The meeting with Matt was one of the instances when I said to myself "there's not a thing I would change about that." I just talked science. We got into the weeds. I solved an issue he was having, and that made me feel good about myself. We often say those words in jest, or we only say that when we're being facetious. But it's good to feed good about yourself sometimes. By definition, it feels good.

It felt like this job was fun. It felt like maybe, just maybe, this could end up being worth it.

I need to figure out how to cultivate this attitude in myself. Not going to put huge pressure on. Just need to put myself in more situations where the ideas just flow freely. I think it largely boils down to trusting my own instincts and abilities, and letting them guide me.

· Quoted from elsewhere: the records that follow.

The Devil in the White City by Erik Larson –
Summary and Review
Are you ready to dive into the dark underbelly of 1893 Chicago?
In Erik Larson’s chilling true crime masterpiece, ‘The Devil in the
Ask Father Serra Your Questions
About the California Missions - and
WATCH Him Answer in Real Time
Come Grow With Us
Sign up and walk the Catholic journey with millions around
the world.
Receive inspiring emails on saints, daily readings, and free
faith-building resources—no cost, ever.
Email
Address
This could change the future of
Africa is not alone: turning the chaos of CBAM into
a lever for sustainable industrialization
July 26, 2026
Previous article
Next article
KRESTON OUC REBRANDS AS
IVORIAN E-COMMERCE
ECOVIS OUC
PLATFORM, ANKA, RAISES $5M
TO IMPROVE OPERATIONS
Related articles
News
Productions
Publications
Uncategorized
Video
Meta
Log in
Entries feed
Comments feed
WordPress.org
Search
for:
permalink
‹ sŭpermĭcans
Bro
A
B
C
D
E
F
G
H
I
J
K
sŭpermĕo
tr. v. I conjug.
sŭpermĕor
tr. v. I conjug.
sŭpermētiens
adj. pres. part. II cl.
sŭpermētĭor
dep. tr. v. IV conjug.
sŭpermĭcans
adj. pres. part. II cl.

Let me sink into tomorrow.

Wednesday, August 5, 2020

August 5

Feeling a little lethargic this afternoon. I just didn't feel motivated to work. I guess that happens sometimes. My head has cobwebs sometimes. 

With everything that I know about myself, what can I do to make myself better?

I can be honest. 

As James Altucher suggests, at least I don't have to deal with the fallout from bring dishonest. It's hard enough to live one life, let alone a double life.

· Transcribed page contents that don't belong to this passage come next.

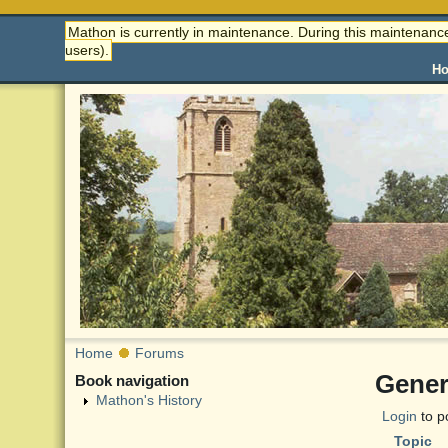
Mathon is currently in maintenance. During this maintenance
users).
H
Home
Forums
Gener
Book navigation
Mathon's History
Login
to p
Topic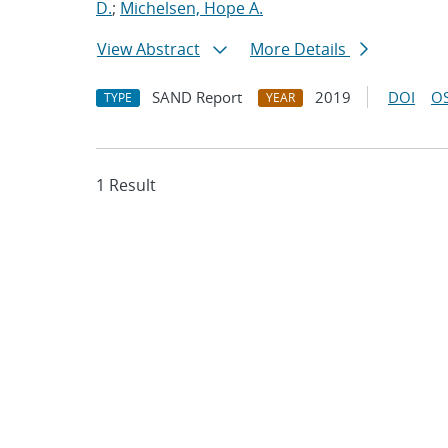
D.
;
Michelsen, Hope A.
View Abstract
More Details
SAND Report
2019
DOI
OS
TYPE
YEAR
1 Result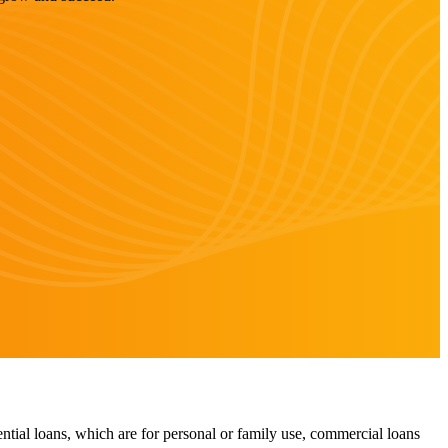
ntial loans, which are for personal or family use, commercial loans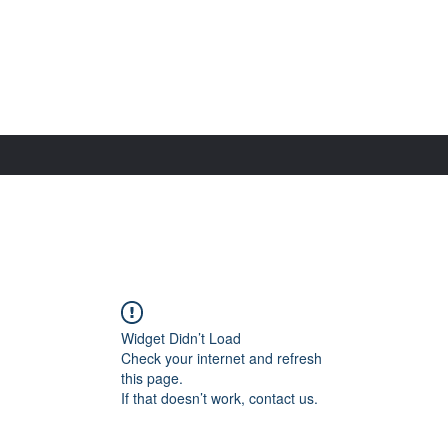
Widget Didn’t Load
Check your internet and refresh
this page.
If that doesn’t work, contact us.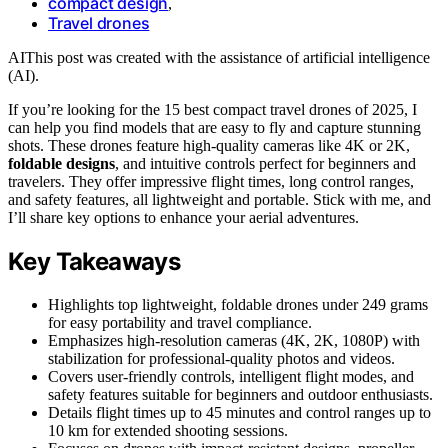
compact design
,
Travel drones
AI
This post was created with the assistance of artificial intelligence
(AI).
If you’re looking for the 15 best compact travel drones of 2025, I
can help you find models that are easy to fly and capture stunning
shots. These drones feature high-quality cameras like 4K or 2K,
foldable designs
, and intuitive controls perfect for beginners and
travelers. They offer impressive flight times, long control ranges,
and safety features, all lightweight and portable. Stick with me, and
I’ll share key options to enhance your aerial adventures.
Key Takeaways
Highlights top lightweight, foldable drones under 249 grams
for easy portability and travel compliance.
Emphasizes high-resolution cameras (4K, 2K, 1080P) with
stabilization for professional-quality photos and videos.
Covers user-friendly controls, intelligent flight modes, and
safety features suitable for beginners and outdoor enthusiasts.
Details flight times up to 45 minutes and control ranges up to
10 km for extended shooting sessions.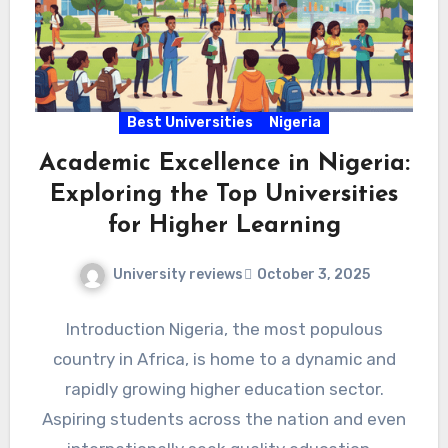
Best Universities
Nigeria
Academic Excellence in Nigeria:
Exploring the Top Universities
for Higher Learning
University reviews
October 3, 2025
Introduction Nigeria, the most populous
country in Africa, is home to a dynamic and
rapidly growing higher education sector.
Aspiring students across the nation and even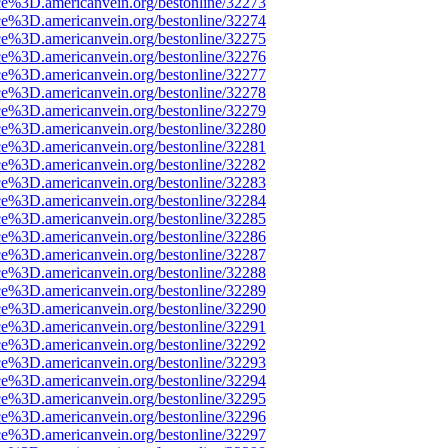
ce%3D.americanvein.org/bestonline/32273
ce%3D.americanvein.org/bestonline/32274
ce%3D.americanvein.org/bestonline/32275
ce%3D.americanvein.org/bestonline/32276
ce%3D.americanvein.org/bestonline/32277
ce%3D.americanvein.org/bestonline/32278
ce%3D.americanvein.org/bestonline/32279
ce%3D.americanvein.org/bestonline/32280
ce%3D.americanvein.org/bestonline/32281
ce%3D.americanvein.org/bestonline/32282
ce%3D.americanvein.org/bestonline/32283
ce%3D.americanvein.org/bestonline/32284
ce%3D.americanvein.org/bestonline/32285
ce%3D.americanvein.org/bestonline/32286
ce%3D.americanvein.org/bestonline/32287
ce%3D.americanvein.org/bestonline/32288
ce%3D.americanvein.org/bestonline/32289
ce%3D.americanvein.org/bestonline/32290
ce%3D.americanvein.org/bestonline/32291
ce%3D.americanvein.org/bestonline/32292
ce%3D.americanvein.org/bestonline/32293
ce%3D.americanvein.org/bestonline/32294
ce%3D.americanvein.org/bestonline/32295
ce%3D.americanvein.org/bestonline/32296
ce%3D.americanvein.org/bestonline/32297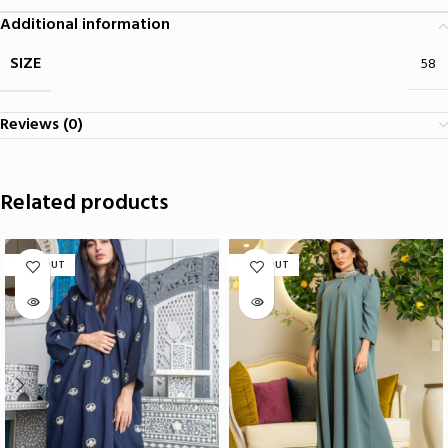
Additional information
SIZE
58
Reviews (0)
Related products
SOLD OUT
SOLD OUT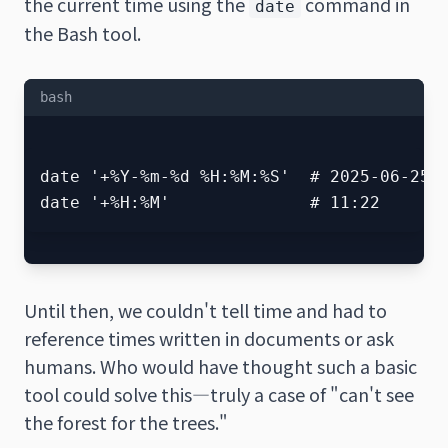
the current time using the
command in
date
the Bash tool.
bash
date '+%Y-%m-%d %H:%M:%S'  # 2025-06-25 1
Until then, we couldn't tell time and had to
reference times written in documents or ask
humans. Who would have thought such a basic
tool could solve this—truly a case of "can't see
the forest for the trees."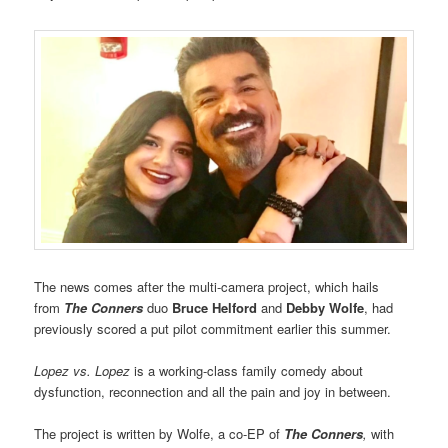
The news comes after the multi-camera project, which hails
from
The Conners
duo
Bruce Helford
and
Debby Wolfe
, had
previously scored a put pilot commitment earlier this summer.
Lopez vs. Lopez
is a working-class family comedy about
dysfunction, reconnection and all the pain and joy in between.
The project is written by Wolfe, a co-EP of
The Conners
,
with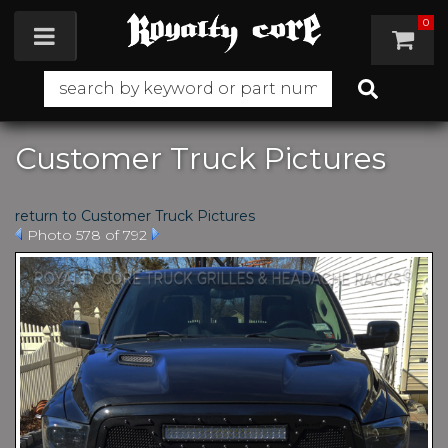
0
Toggle navigation
Customer Truck Pictures
return to Customer Truck Pictures
Photo 578 of 792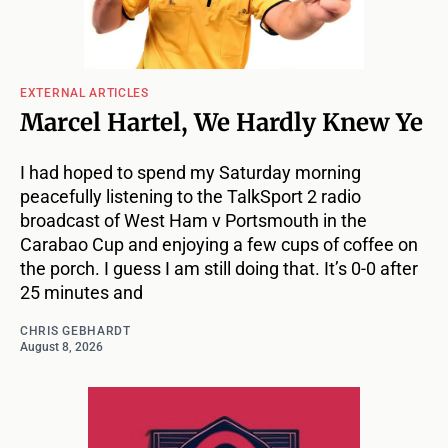
EXTERNAL ARTICLES
Marcel Hartel, We Hardly Knew Ye
I had hoped to spend my Saturday morning
peacefully listening to the TalkSport 2 radio
broadcast of West Ham v Portsmouth in the
Carabao Cup and enjoying a few cups of coffee on
the porch. I guess I am still doing that. It’s 0-0 after
25 minutes and
CHRIS GEBHARDT
August 8, 2026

I close my eyes and I have this vision of myself achieving things, living my life as I was meant to live it, and being myself, being kind, unpretentious, through it all. I play more musically when I look away from my bass.

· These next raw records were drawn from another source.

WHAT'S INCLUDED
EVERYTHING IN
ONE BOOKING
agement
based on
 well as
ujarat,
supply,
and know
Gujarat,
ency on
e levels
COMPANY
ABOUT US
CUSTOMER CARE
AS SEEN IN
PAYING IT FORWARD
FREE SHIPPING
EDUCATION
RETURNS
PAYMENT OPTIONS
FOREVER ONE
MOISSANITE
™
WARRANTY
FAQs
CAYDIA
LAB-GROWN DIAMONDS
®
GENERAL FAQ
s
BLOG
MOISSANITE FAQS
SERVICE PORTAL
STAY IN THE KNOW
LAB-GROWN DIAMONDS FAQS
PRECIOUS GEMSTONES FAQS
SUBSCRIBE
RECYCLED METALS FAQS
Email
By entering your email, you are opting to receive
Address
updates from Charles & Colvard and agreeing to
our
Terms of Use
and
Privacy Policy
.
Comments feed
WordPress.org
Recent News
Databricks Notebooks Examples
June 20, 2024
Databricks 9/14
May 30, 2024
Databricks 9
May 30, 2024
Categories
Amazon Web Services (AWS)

I shall bring a spirit of curiosity and a simple wish to make things better for others and for the world.

I will create more things. I will make the video of myself accompanying myself on the Bach 2-part inventions. I will compose a song or two about fluid dynamics, or whatever else speaks to me.

Let me approach the oncoming day anew.

Tuesday, August 4, 2020

August 4

Going through the "10 steps" morning routine did not necessarily a productive day make. I need to focus on getting through those things more quickly, I think.

I desperately want Joe Biden to win the election and for this to be over. The hard thing is that I don't know how to best ensure that a peaceful transition of power will happen. I see these op-eds proposing that Trump might resign, and I can't help thinking that is wishful thinking. I need to be prepared for all possibilities.

Monday, August 3, 2020

August 3

1. Vigorous walks in the morning = good.
2. Listening to the rest of Preet's podcast, and feeling the precise alignment of words and thoughts. Listening to good communicators makes me more in the mood to communicate.
3. Every drop of rain adds to the ocean. When you have 5 free minutes, write for 5 minutes rather than jerking around on LinkedIn, email, etc.
4. I don't feel an urge to check Twitter anymore. Social media is funny in that, when you're under its spell, it can be incredibly addictive, and when you aren't, it is not addictive at all. It goes to show how unnatural it is, and how little we actually need it.

Sunday, August 2, 2020

August 2

Live strongly. I feel an urge to be strong, but fair and just. The president of Columbia University, in excoriating the president of Iran, seemed to embody this (perhaps he felt more compelled to do so because of all the criticism he took for inviting Ahmadinejad, but anyway). So does the commentator Mehdi Hasan. This is really a version of the "live Strong" movement started by Vlance Armstrength (see how that turned out). But there are good aspects to it.

Make definite assertions.

Saturday, August 1, 2020

August 1

A 'No' uttered from the deepest conviction is better than a 'Yes' merely uttered to please, or worse, to avoid trouble. - Gandhi

Act like the elder.

Tuesday, July 21, 2020

Let myself be myself

I was typing an email to Harshita today and I remember thinking that I felt free to be myself (e.g. to admit when I didn't know too much about Schottky barriers). I also asked Jayme if she'd had a drink or two tonight, because we are trying to hold ourselves accountable regarding the number of drinks we have. I also typed in an email to Yangyuan tonight that I had doubts about the reliability of his data.

Slowly, I am learning not to sugarcoat things. I am learning not to waste others' time or my own.

Other nights I might have been too bashful to do any of these. I need to do these more.